### Yapılacak işler
1) İzmir tatili yazısında adı geçen bütün saatleri geçtikleri sırayla yaz.
2) Şekil satırlarında “green triangle: rotated” içeren satırdan satırların sonuna kadar olan kısmı, iki uç da dahil, “gray” kelimesini “silver” ile değiştirip gerisine dokunmadan yeniden yaz. Resim satırlarını yanıta koyma.

### Yazı

═══

Biz annemle her şubat tatilinde kuzenlerime (Mine) yani İzmir Karşıyakaya gideriz. Bu Şubat tatilindede 10 günlüğüne oraya gittik. Bi de ananemler ninem annemin dier kız kardeşi fln İzmir'de yaşıo ondan annem sadece kuzimlerde diqil bazen onlardada kalıo geceleri ben ise Mine'lerde yani kuzimlerde kalmayı tercih ediorum. Bi de kuzimin annesi ve babası doktor ama ayrı hastanelerde çalışıolar. Herneyse İzmir'e gidişimizin 4. günü Cüneyt amca'nın (Kuzi'nin babası) hastanede nöbete kalması gerekiodu gece annem de o gün dier kız kardeşinde kalıcaktı ondan biz Aylin Teyzem (Kuzinin annesi) ben Mine kaldık işte o gün evde. Saat 4 gibi annem gitti Cüneyt amca zaten eve hiç uğramadı Aylin Teyzede saat 5 buçuk gibi geldi eve sonra işte biz yemek yedik bi film koyduk onu izledik falan zaman geçirdik Tabu Uno fln oynadık saat 11'de Aylin teyze çok yorulduqunu söledi ve bize ii geceler fln dileyip odasına gitti. Biz de biraz daha tv izledik fln saat 1 gibi hala uykumuz gelmediqinden bi pijama paritisi yapmaya karar verdik güldük bayaa eqlendik fln bi ara hadi makyaj yapalım dedim kuzinin evinin holünde kocaman bi boy aynası var yanımıza bissürü makyaj malzemesi alıp holdeki bi rafa dizdik ben kendimi bi vampire benzetmek için ilk başta pudrayı aldım yüzüme sürmeye başladım bayağı bi sürdüm sonra pudrayı rafa koydum ama çok kenara koymuş olacaktım ki yere düştü tüm pudra yere döküldü. Ben hemen sordum paspas gibi bişi var mı die kuzi de bşvr yarın temizleriz dedi ben de tmm diince makyaja dvm ettik hiç pudraya dokunmadık üstüne basmamaya çalıştık ki etrafa yayılmasın die ztn nerdeyse tüm hole yayılmıştı. Makyajı bitirdikten sonra işte fotolarımızı çektik bissürü fln güldüq bayaa bi sonra yüzümüzü temizleyip duş alıp yattık (bu arada kuzinin yatağı iki kişilik olduqu için ikimiz brbr yatıoduk) saat 2 buçuk fln gibi dalmışım işte bn.

═══

### Kayıtlı satırlar
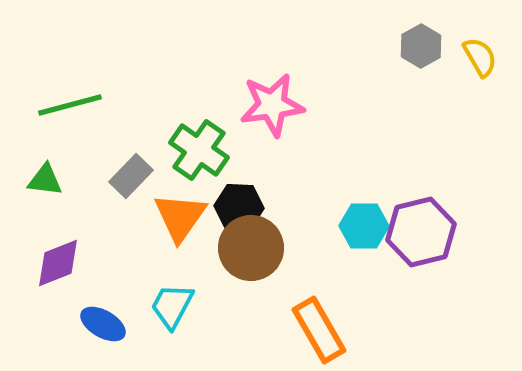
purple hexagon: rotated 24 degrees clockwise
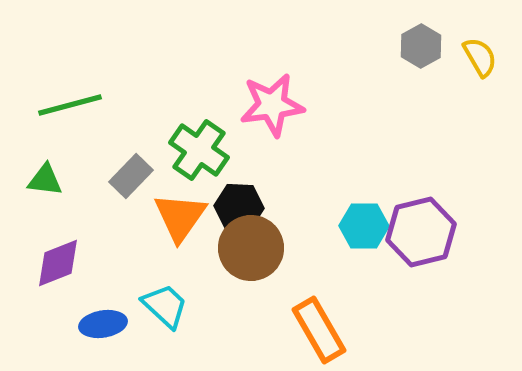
cyan trapezoid: moved 7 px left; rotated 105 degrees clockwise
blue ellipse: rotated 39 degrees counterclockwise
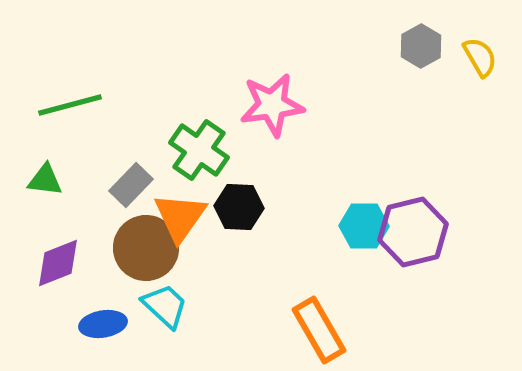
gray rectangle: moved 9 px down
purple hexagon: moved 8 px left
brown circle: moved 105 px left
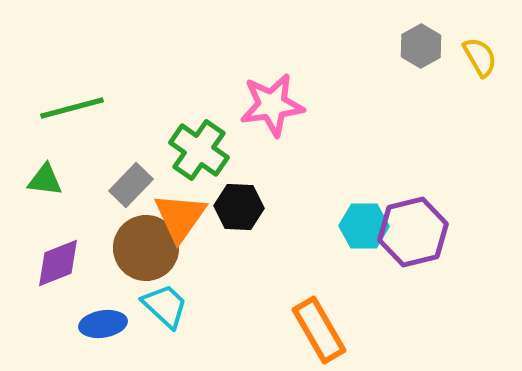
green line: moved 2 px right, 3 px down
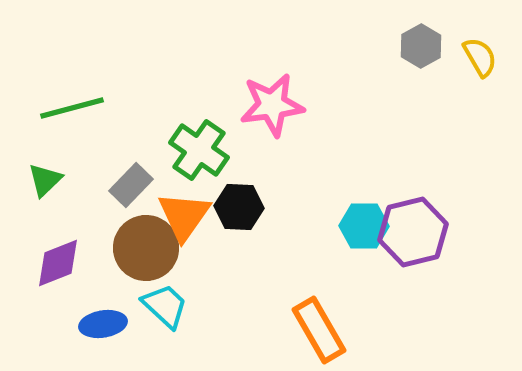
green triangle: rotated 51 degrees counterclockwise
orange triangle: moved 4 px right, 1 px up
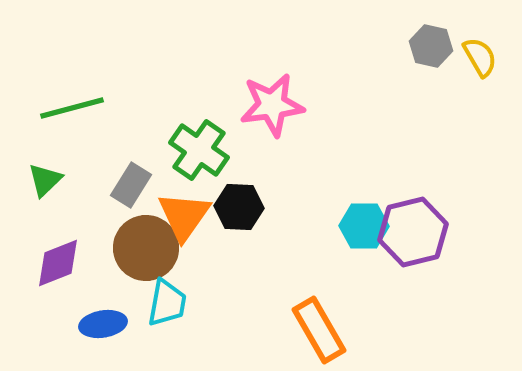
gray hexagon: moved 10 px right; rotated 18 degrees counterclockwise
gray rectangle: rotated 12 degrees counterclockwise
cyan trapezoid: moved 2 px right, 3 px up; rotated 57 degrees clockwise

═══

### Görev yanıtları
1) Saat 4, saat 5 buçuk, saat 11, saat 1, saat 2 buçuk

2)
green triangle: rotated 51 degrees counterclockwise
orange triangle: moved 4 px right, 1 px up
silver hexagon: moved 10 px right; rotated 18 degrees counterclockwise
silver rectangle: rotated 12 degrees counterclockwise
cyan trapezoid: moved 2 px right, 3 px up; rotated 57 degrees clockwise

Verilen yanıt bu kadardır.